→ THE TASK: Repeat verbatim, and only, the lines of the data below, beginning at the line that contains "index tip: (69, 107)" and stopping after the line that contains "ring tip: (224, 115)".

→ EXTRACTED DATA:
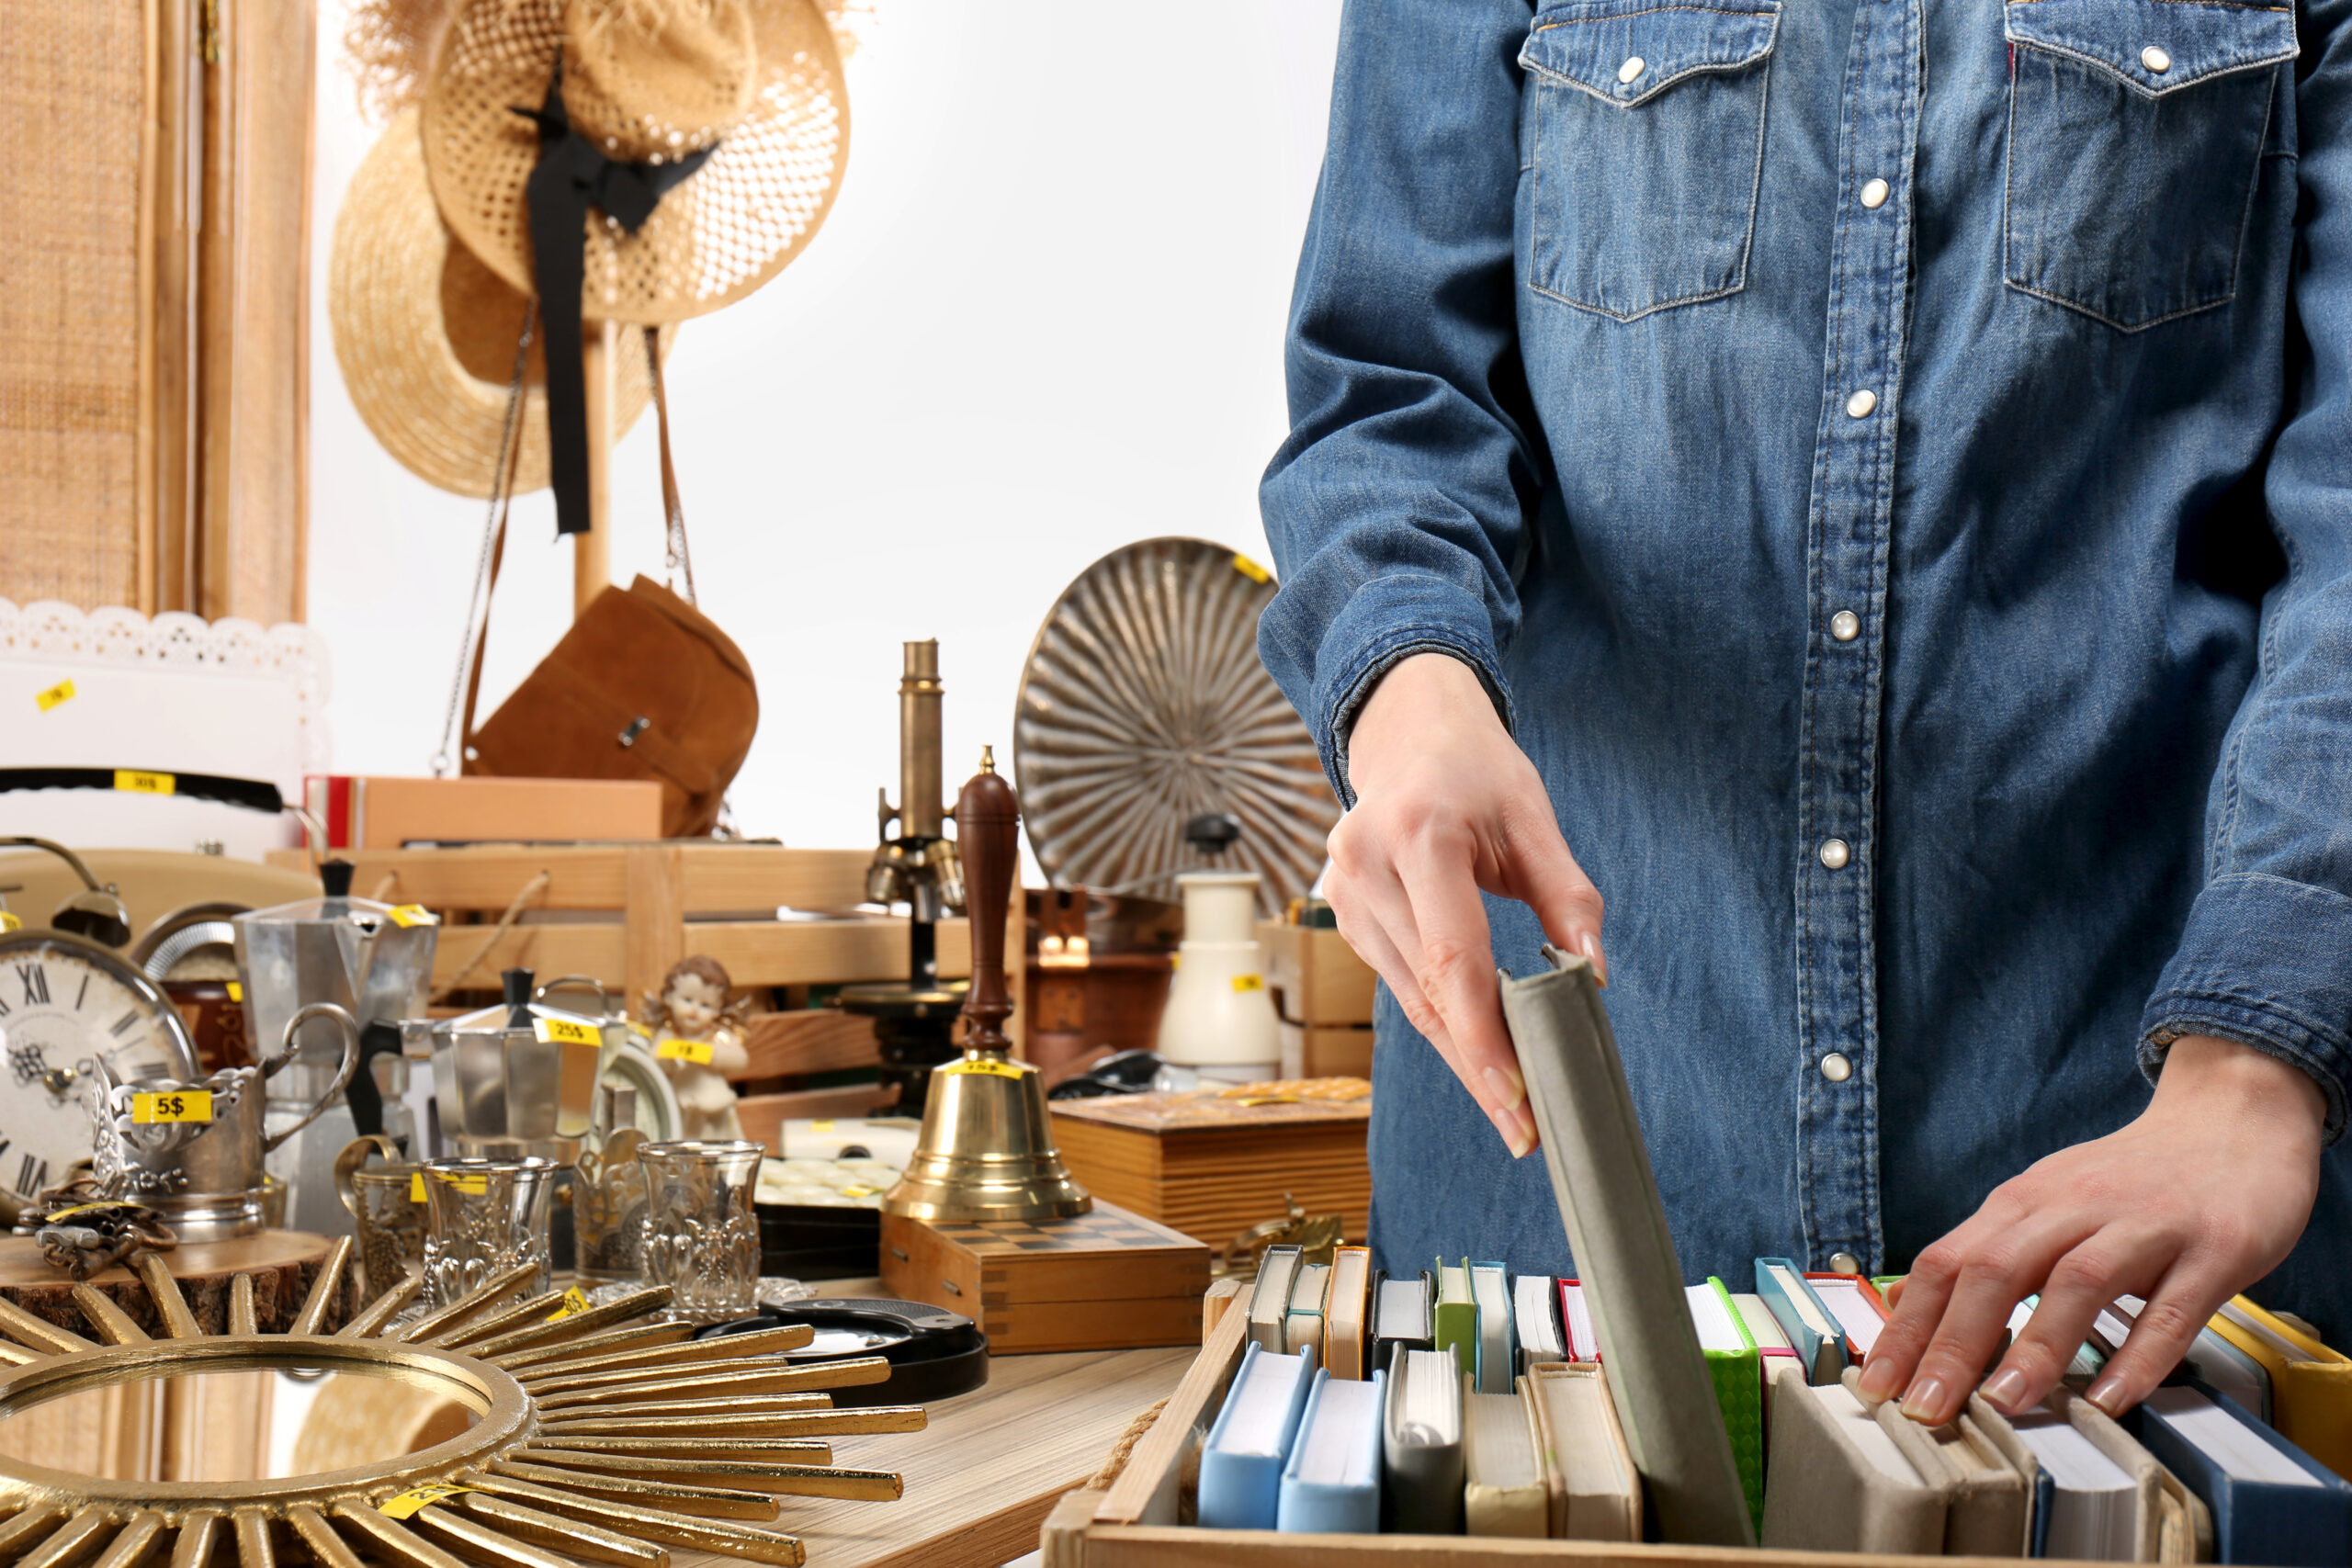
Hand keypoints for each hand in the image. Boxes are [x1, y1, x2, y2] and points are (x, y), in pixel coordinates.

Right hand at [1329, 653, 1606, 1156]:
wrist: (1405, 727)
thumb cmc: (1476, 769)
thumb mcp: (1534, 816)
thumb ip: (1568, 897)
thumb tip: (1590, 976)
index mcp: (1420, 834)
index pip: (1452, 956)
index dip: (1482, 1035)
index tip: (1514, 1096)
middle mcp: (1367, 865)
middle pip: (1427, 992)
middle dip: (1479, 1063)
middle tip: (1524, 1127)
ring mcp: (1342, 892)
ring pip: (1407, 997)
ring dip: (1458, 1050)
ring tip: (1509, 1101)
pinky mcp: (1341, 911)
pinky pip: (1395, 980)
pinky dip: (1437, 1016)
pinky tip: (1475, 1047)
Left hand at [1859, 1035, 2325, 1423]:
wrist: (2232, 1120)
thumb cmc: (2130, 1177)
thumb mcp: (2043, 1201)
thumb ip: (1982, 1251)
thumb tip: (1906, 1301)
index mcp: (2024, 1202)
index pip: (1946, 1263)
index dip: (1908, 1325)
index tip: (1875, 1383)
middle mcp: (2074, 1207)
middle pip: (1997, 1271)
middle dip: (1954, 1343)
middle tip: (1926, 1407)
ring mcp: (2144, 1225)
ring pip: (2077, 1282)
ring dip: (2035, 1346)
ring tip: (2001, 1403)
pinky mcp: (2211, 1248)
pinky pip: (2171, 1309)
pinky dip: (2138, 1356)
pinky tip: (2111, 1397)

* * *

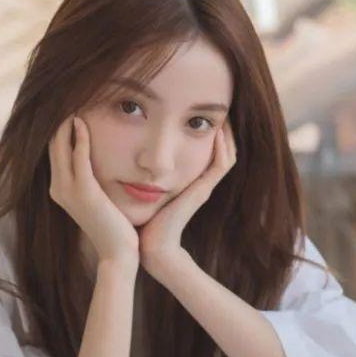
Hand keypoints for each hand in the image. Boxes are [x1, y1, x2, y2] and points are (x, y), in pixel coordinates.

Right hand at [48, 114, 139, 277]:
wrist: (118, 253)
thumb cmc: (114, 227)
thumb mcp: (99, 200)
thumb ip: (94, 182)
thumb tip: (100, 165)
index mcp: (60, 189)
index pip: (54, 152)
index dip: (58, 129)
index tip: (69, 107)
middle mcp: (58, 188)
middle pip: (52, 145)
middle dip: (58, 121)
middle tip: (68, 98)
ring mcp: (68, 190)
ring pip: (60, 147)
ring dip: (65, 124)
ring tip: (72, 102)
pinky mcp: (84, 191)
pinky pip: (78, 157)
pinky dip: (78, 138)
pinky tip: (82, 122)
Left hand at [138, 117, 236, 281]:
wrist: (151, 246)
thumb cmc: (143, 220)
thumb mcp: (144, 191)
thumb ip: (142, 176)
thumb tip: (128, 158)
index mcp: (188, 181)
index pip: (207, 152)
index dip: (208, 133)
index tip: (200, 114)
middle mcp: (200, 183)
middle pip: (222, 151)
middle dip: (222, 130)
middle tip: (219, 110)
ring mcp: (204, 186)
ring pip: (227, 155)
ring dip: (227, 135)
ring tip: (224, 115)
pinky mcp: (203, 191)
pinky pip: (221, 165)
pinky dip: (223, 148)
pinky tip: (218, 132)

→ ANSWER SPACE:
index tip: (69, 107)
middle mcp: (58, 188)
middle pip: (52, 145)
middle dip: (58, 121)
middle tip: (68, 98)
ring mcp: (68, 190)
ring pip: (60, 147)
ring dip: (65, 124)
ring tip: (72, 102)
pinky mcp: (84, 191)
pinky pip: (78, 157)
pinky dip: (78, 138)
pinky tip: (82, 122)
Left hand at [138, 117, 236, 281]:
wrist: (151, 246)
thumb cmc: (143, 220)
thumb mcp: (144, 191)
thumb ip: (142, 176)
thumb tip: (128, 158)
index mcp: (188, 181)
index pip: (207, 152)
index dip: (208, 133)
index tip: (200, 114)
middle mcp: (200, 183)
middle pip: (222, 151)
middle dip: (222, 130)
middle tip: (219, 110)
ring mcp: (204, 186)
ring pip: (227, 155)
ring dip: (227, 135)
ring tip: (224, 115)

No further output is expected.